Chemical and genetic screens are workhorses in modern drug discovery but frequently suffer from poor (1%–3%) hit rates (Roses, 2008). Such low hit rates often underpower the bioinformatic analyses used for causal inference because of limitations in biological information content. Experimentally validated network models possess the potential to expand the biological information content of sparse screening data; however, biological screening experiments are typically performed independently from network modeling activities, limiting subsequent analyses to either post hoc bioinformatic enrichment from screening hits or experimental validation of existing models. Therefore, there is a need to develop biological discovery approaches that integrate biochemical screens with network modeling and advanced data analysis techniques to enhance our understanding of complex drug mechanisms (Camacho et al., 2018, Wainberg et al., 2018, Xie et al., 2017). Here we develop one such approach and apply it to understanding antibiotic mechanisms of action.


Machine learning aims to generate predictive models from sets of training data; such activities are typically comprised of three parts: input data, output data, and the predictive model trained to compute output data from input data (Figure 1A; Camacho et al., 2018). Although modern machine learning methods can assemble high-fidelity input-output associations from training data, the functions comprising the resulting trained models often do not possess tangible biochemical analogs, rendering them mechanistically uninterpretable. Consequently, predictive models generated by such (black-box) machine learning activities are unable to provide direct mechanistic insights into how biological molecules are interacting to give rise to observed phenomena. To address this limitation, we developed a white-box machine learning approach, leveraging carefully curated biological network models to mechanistically link input and output data (Yu et al., 2018b).

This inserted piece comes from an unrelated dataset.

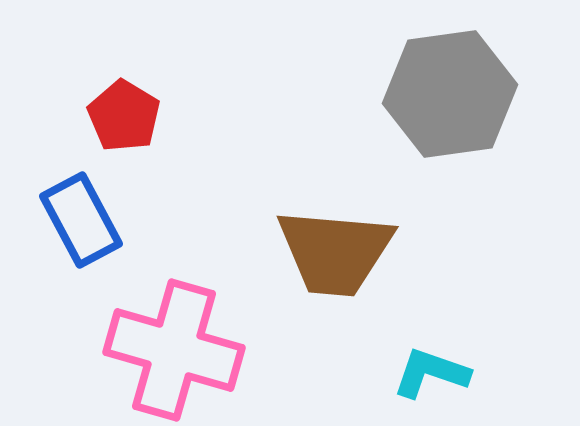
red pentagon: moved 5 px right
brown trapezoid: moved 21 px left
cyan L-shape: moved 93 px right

h/t Anne Trafton of MIT News, “Painting a Fuller Picture of How Antibiotics Act”:

Markus Covert, an associate professor of bioengineering at Stanford University, says the study is an important step toward showing that machine learning can be used to uncover the biological mechanisms that link inputs and outputs.

“Biology, especially for medical applications, is all about mechanism,” says Covert, who was not involved in the research. “You want to find something that is druggable. For the typical biologist, it hasn’t been meaningful to find these kinds of links without knowing why the inputs and outputs are linked.”